The current published guidelines recommend a combination of NSBB and VBL as optimal therapy for secondary prophylaxis, and that hemodynamic monitoring with addition of ISMN in non-responders may improve efficacy [46, 47].
Controversies in the use of beta-blockers in patients with advanced cirrhosis and ascites
The studies of primary and secondary prophylaxis mostly excluded patients with advanced liver disease and ascites. There has been much controversy about the role of beta-blockers in advanced cirrhosis, in particular, the potential for detrimental effects in patients with ascites as reported by recent studies. Serste el al showed that, in an observational single study of 151 patients with refractory ascites, patients treated with propranolol had worse 1-year survival (19% vs 64%, P < 0.0001) . Child's class C, hyponatraemia, renal dysfunction and NSBB therapy were independent predictors of mortality. HVPG was similar in both groups, although it was available in only 37% of patients. However, there were more patients with varices, and slightly sicker patients in the propranolol group. Many deaths were as a result of hepatocellular carcinoma, which cannot be attributed to propranolol. Finally, the trial was not controlled. The same group also showed that, in patients with refractory ascites, propranolol increased the risk of paracentesis-induced circulatory dysfunction in a pilot study of 10 patients . These studies have fuelled much debate about the role of NSBB in refractory ascites. It is very important to bear in mind that the studies are uncontrolled and had design flaws greatly limiting the validity of their conclusions. Furthermore, randomized studies and a meta-analysis have reported on the benefits of NSBB in preventing spontaneous bacterial peritonitis (SBP) . It is premature to conclude that NSBB can cause harm in patients with advanced cirrhosis without well-conducted RCTs. Nevertheless, it would be sensible to closely monitor patients with refractory ascites on NSBB and have a low threshold to discontinue therapy and offer alternatives, such as VBL.
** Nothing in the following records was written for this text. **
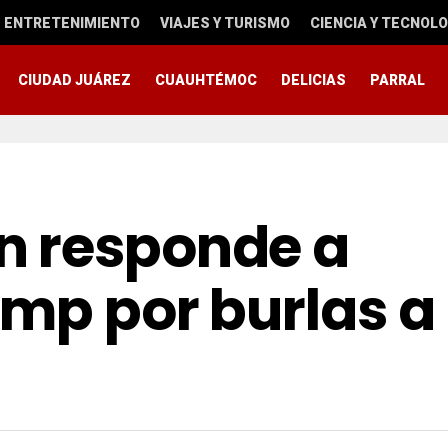
ENTRETENIMIENTO
VIAJES Y TURISMO
CIENCIA Y TECNOLO
CIUDAD JUÁREZ
CUAUHTÉMOC
DELICIAS
PARRAL
n responde a
mp por burlas a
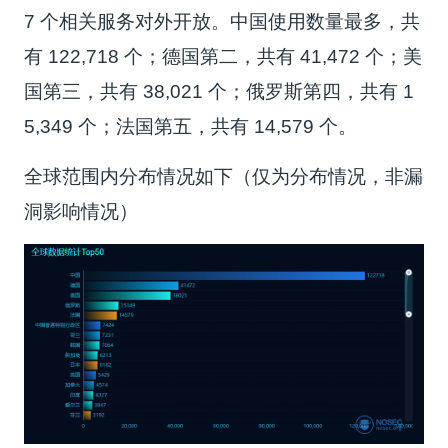
7 个相关服务对外开放。中国使用数量最多，共
有 122,718 个；德国第二，共有 41,472 个；美
国第三，共有 38,021 个；俄罗斯第四，共有 1
5,349 个；法国第五，共有 14,579 个。
全球范围内分布情况如下（仅为分布情况，非漏
洞影响情况）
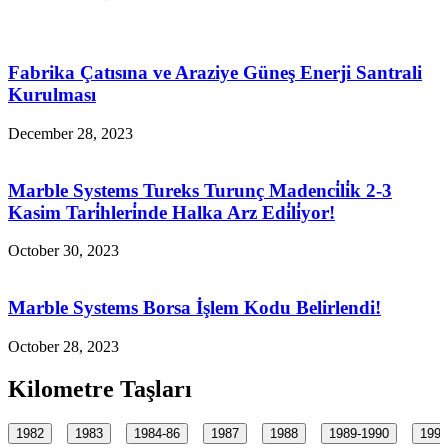
Fabrika Çatısına ve Araziye Güneş Enerji Santrali
Kurulması
December 28, 2023
Marble Systems Tureks Turunç Madenci̇li̇k 2-3
Kasim Tari̇hleri̇nde Halka Arz Edi̇li̇yor!
October 30, 2023
Marble Systems Borsa İşlem Kodu Belirlendi!
October 28, 2023
Kilometre Taşları
1982
1983
1984-86
1987
1988
1989-1990
1990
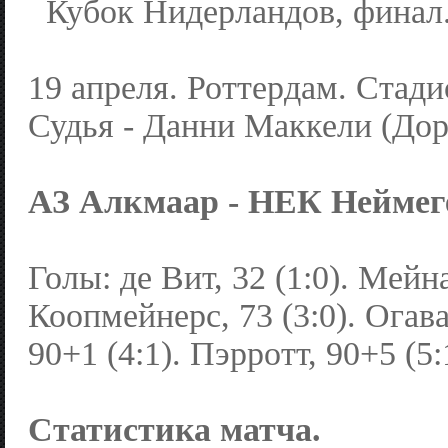
Кубок Нидерландов, финал
19 апреля. Роттердам. Стади
Судья - Данни Маккели (Дор
АЗ Алкмаар - НЕК Неймеген 
Голы: де Вит, 32 (1:0). Мейна
Коопмейнерс, 73 (3:0). Огава,
90+1 (4:1). Пэрротт, 90+5 (5:
Статистика матча.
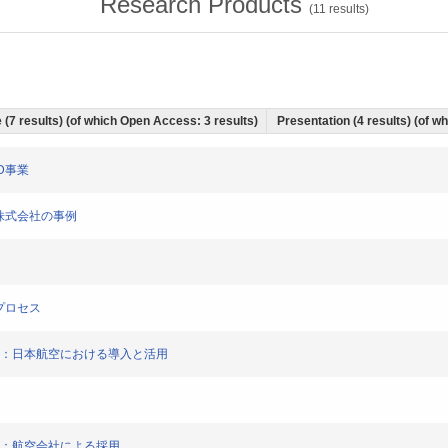
Research Products
(
11
results)
e (7 results) (of which Open Access: 3 results)
Presentation (4 results) (of wh
ED事業
コム株式会社の事例
化プロセス
開け（2）：日本航空における導入と活用
け（1）：航空会社による採用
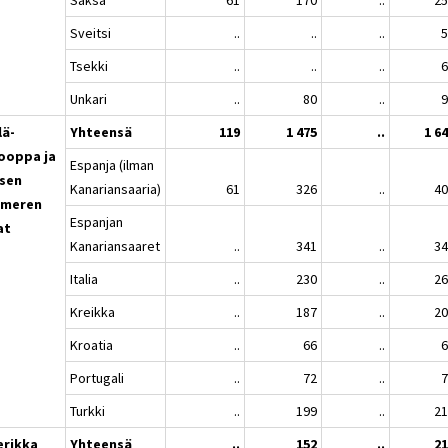
Sveitsi
..
..
..
Tsekki
..
..
..
Unkari
..
80
..
lä-
Yhteensä
119
1 475
..
1 6
ooppa ja
Espanja (ilman
isen
Kanariansaaria)
61
326
..
4
imeren
Espanjan
at
Kanariansaaret
..
341
..
3
Italia
..
230
..
2
Kreikka
..
187
..
2
Kroatia
..
66
..
Portugali
..
72
..
Turkki
..
199
..
2
rikka
Yhteensä
..
152
..
2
Non-cardioselective beta-blockers have transformed the management of patients with portal hypertension. A limitation of propranolol and nadolol is that a third of patients do not show a hemodynamic response. Carvedilol is more effective than propranolol, with up to 80% hemodynamic response. Therefore, hemodynamic monitoring is probably not necessary for carvedilol. Clinical trials of primary and secondary prophylaxis strongly support the use of NSBB. Combining NSBB + ISMN is of little benefit, although combination drug and VBL can reduce bleeding in secondary prophylaxis without a mortality benefit. Carvedilol is highly effective in patients not responding to propranolol, with the potential for better tolerability. The reported detrimental effects of propranolol on patients with refractory ascites are not universally accepted based on current low-level evidence.
Conflict of interest: The authors do not have any disclosures to report.